Everyday, surf, surf, surf, it sure doesn’t make for interesting interviews! Gabby didn’t spend his teens making out with Bridget Bardot types on picnic rugs at beach-blanket burnout style parties and getting in bar-brawls in Tijuana with Leroy the Masochist. But then again that’s why Gabby’s a world champ and the proverbial Matt Johnson ended up cleaning pools for a living.
The scene ends in classic style, when Bear, with gravel in his voice and tears in his eyes, preaches his poignant sermon:
“Growing up’s hard on any kid. But those kids do look up to you whether you like it or not!
(Lengthy trumpet crescendo to theme tune)
“You better pick yourself out a new board now, don’t ya think.”
The “all good things must come to a end” sentiment is perfectly punctuated in art as in life by the Vietnam War. The conscription scene in Big Wednesday is one of the all time classic depictions of youth defiance in cinema history. The boys belting each other in the knees, dousing themselves in fish oil, dressing up as queens and Nazis alike to dodge the shackles of conscription is absolute silver screen gold! But this shit actually happened.

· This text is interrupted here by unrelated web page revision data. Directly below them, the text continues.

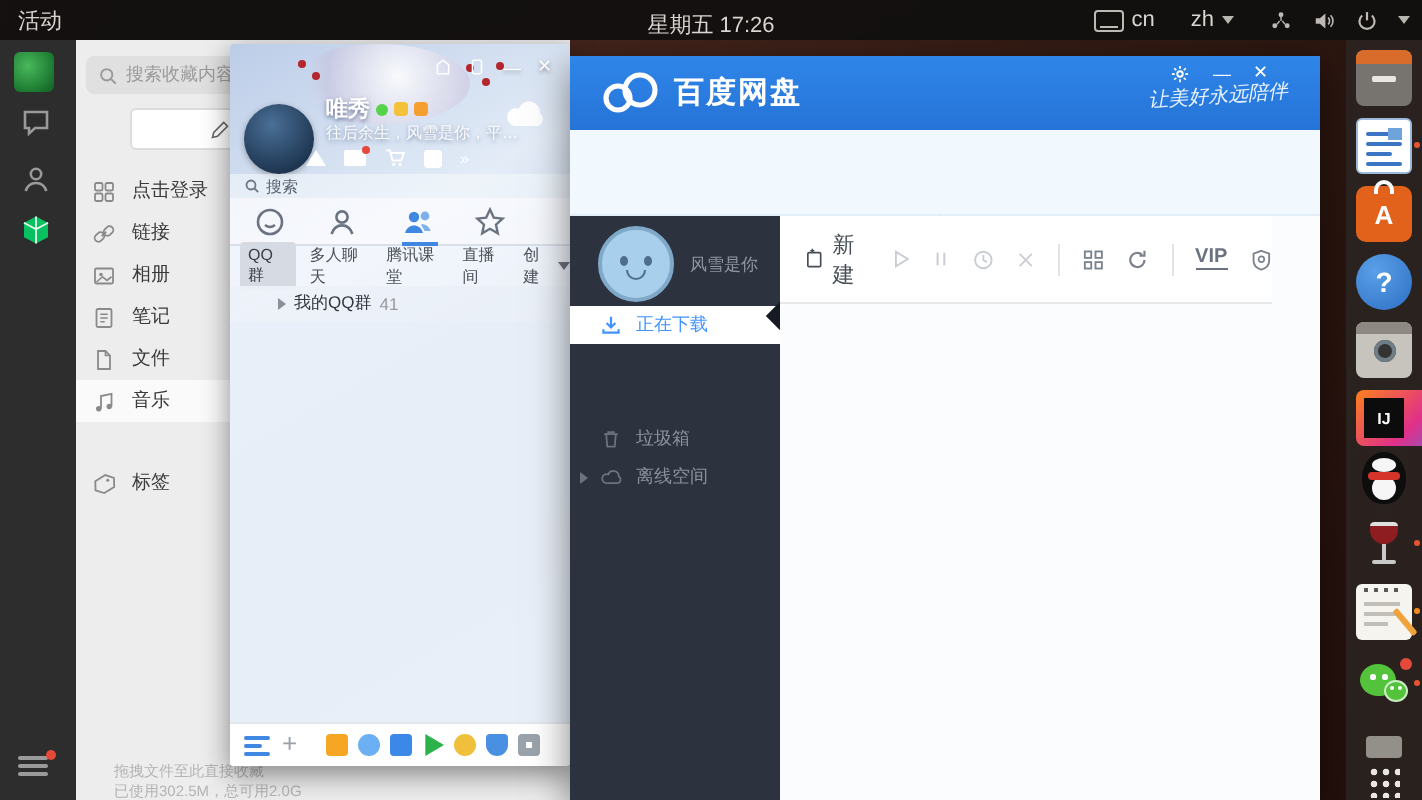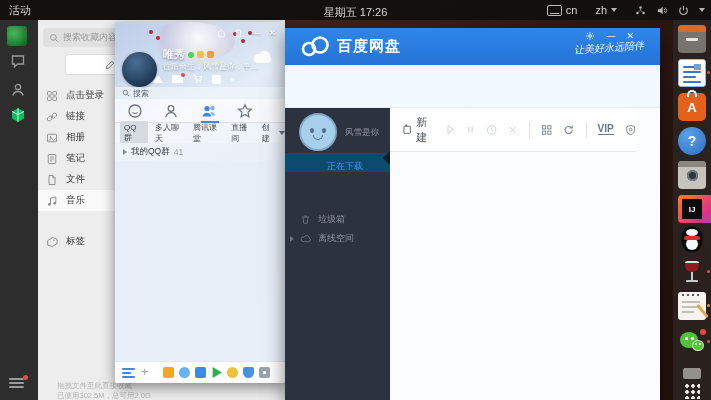--- a/index.html
+++ b/index.html
@@ -62,7 +62,7 @@
     display:flex;align-items:center;gap:7px;padding-left:5px;box-sizing:border-box;font-size:8px;color:#4a4f57;}
   .qq-chip{background:#d6dbe3;border-radius:2px;padding:2px 4px;color:#3a3f47;}
   .qq-grouprow{position:absolute;left:0;top:121px;width:170px;height:18px;background:rgba(240,244,250,.8);
-    display:flex;align-items:center;gap:4px;padding-left:8px;box-sizing:border-box;font-size:8.5px;color:#33373d;}
+    display:flex;align-items:center;gap:4px;padding-left:24px;box-sizing:border-box;font-size:8.5px;color:#33373d;}
   .tri-r{width:0;height:0;border-top:3px solid transparent;border-bottom:3px solid transparent;border-left:4px solid #8a9099;}
   .qq-body{position:absolute;left:0;top:139px;width:170px;height:200px;background:rgba(233,239,248,.94);}
   .qq-foot{position:absolute;left:0;top:339px;width:170px;height:22px;background:#fff;border-top:1px solid #e4e7ec;box-sizing:border-box;}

What a cruel twisted fate it was to go from the real golden era of surfing in the early-to -mid -sixties (think striped trunks, Volkswagon beatles, fires on the beach) to being thrust into the filthiest of mosquito-ridden jungles to fight the yellow man. What a wild ride!
Friendship ties into the tale of the golden era of the Malibu surf scene in an eternally relatable manner. It’s the morally incorruptible Bear, once again, who hits the proverbial nail on the head in his wedding day exchange with the newly appointed Los Angeles state lifeguard/excommunicated surfie Jack Barlow.

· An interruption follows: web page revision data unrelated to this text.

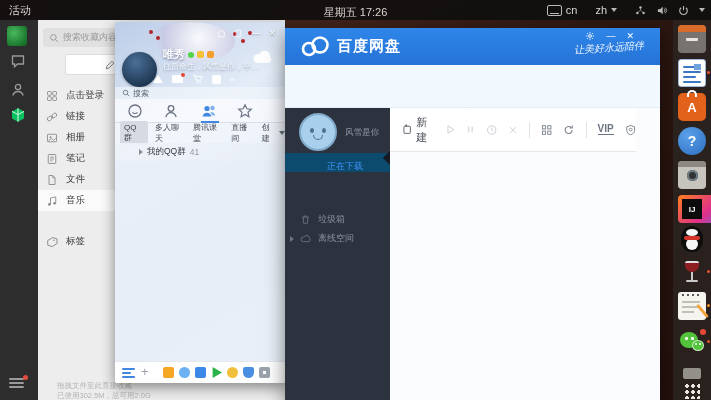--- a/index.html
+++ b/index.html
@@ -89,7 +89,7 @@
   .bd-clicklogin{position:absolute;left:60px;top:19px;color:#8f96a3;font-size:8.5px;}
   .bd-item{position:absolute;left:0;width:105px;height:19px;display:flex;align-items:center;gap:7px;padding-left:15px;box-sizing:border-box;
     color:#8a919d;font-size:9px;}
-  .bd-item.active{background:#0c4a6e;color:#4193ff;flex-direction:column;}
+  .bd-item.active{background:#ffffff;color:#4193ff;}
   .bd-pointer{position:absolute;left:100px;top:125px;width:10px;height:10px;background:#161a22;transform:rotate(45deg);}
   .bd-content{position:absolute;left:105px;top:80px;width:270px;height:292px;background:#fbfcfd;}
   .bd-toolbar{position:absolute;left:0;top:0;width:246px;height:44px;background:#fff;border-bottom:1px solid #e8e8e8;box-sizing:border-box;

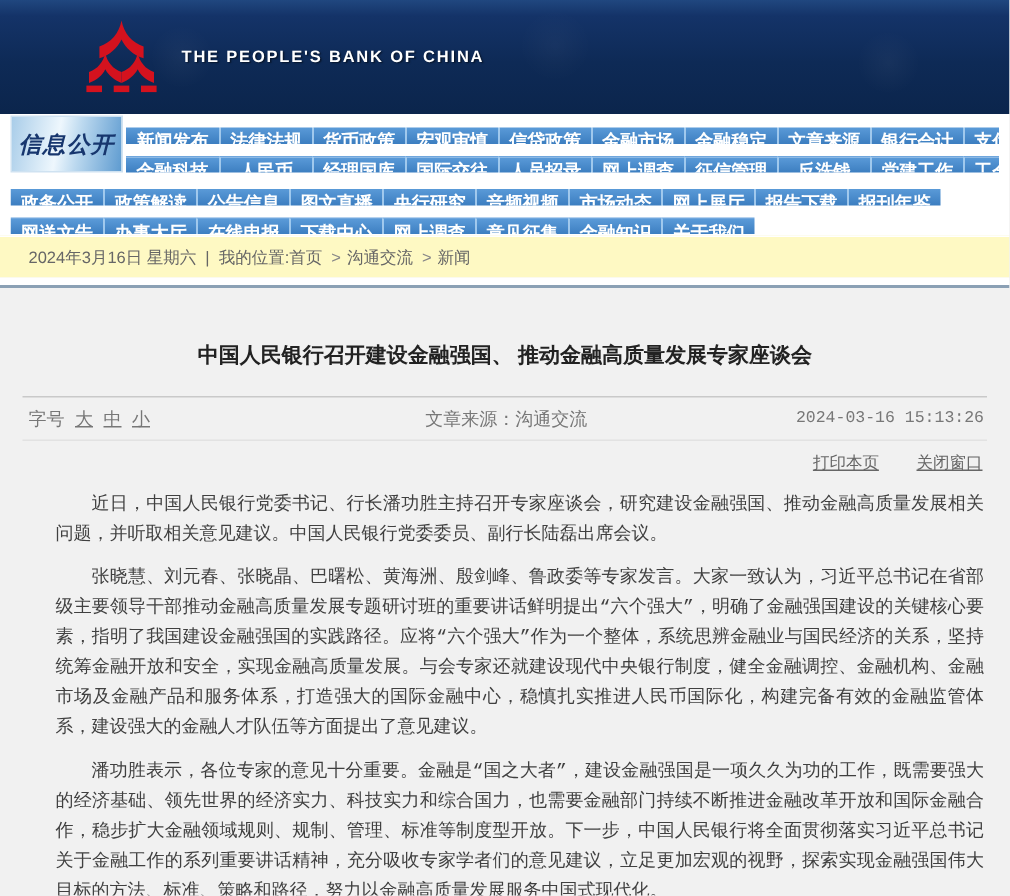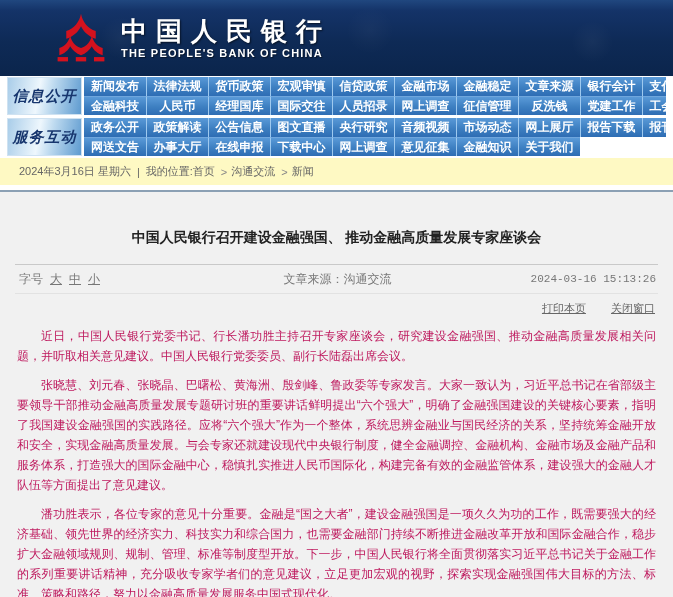--- a/index.html
+++ b/index.html
@@ -107,7 +107,6 @@
       </g>
     </svg>
     <div>
-      <div class="bank-cn">中国人民银行</div>
       <div class="bank-en">THE PEOPLE'S BANK OF CHINA</div>
     </div>
   </div>

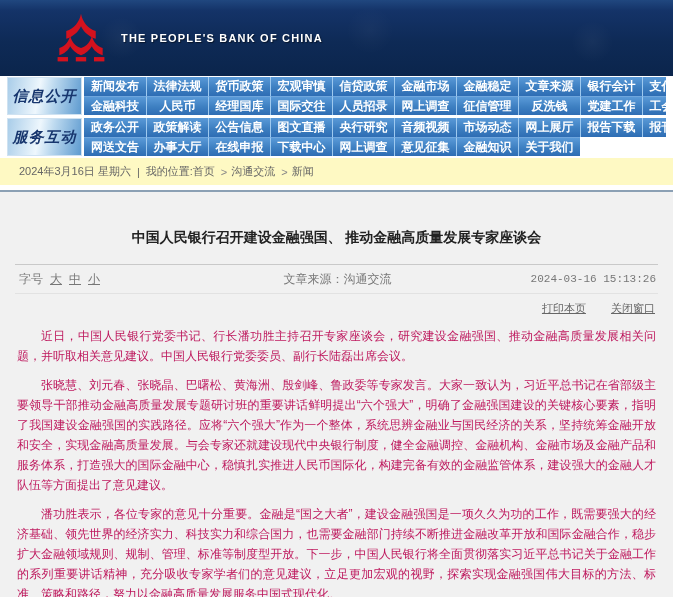--- a/index.html
+++ b/index.html
@@ -49,7 +49,7 @@
     width:62px; flex:none; height:19px; line-height:19px; text-align:center;
     color:#fff; font-size:12px; font-weight:bold;
     background:linear-gradient(180deg,#5a9ad8 0%,#3d7fc1 55%,#2e6db4 100%);
-    cursor:pointer; white-space:nowrap; overflow:hidden;
+    cursor:pointer; white-space:nowrap; overflow:hidden;margin-top:8px;
   }
   .nav-cell + .nav-cell { border-left:1px solid #9ec9ef; }
   .nav-row + .nav-row .nav-cell { border-top:1px solid #6fa6dd; }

“For god’s sake Jack it’s my wedding day, have a drink.”
“No I don’t drink.”
“Jack, your friends are the most important thing you’ve got, have a drink.”
“What are we drinking to?”
“Only to your friends, to your friends come hell or high water.”
My best mate’s Dad’s in his fifties and he runs with a gaggle of weekend warriors that we refer to as The Johns. The Johns spend countless hours at the weekend, away from the trouble and strife, driving up and down the coast hanging out in car parks, drinking coffees, and checking the surf endlessly.
They barely ever surf, even when it’s pumping. The unexplained, eternally greener grass nature of this seemingly pointless activity became clear to me in the re-watching of Big Wednesday. The Johns aren’t searching for a better sandbank or a more sheltered cove. They’re searching for Atlantis, the Garden of Eden, a thing that’s gone and lost forever. The golden era of their youth. This powerful potion of nostalgia is the glue that binds the Johns,and it’s totally spawned an industry. Hello Deus Ex Machina!
If you, like me, are in the apex of your golden years I urge you, I implore you, not to take for granted the rose-tinted phase in with you currently exist. Cherish your friends and your time, because before too long the bubble of youth will pop!
In the haunting words of Matt Johnson:
“Summer’s almost over, let’s get radical!”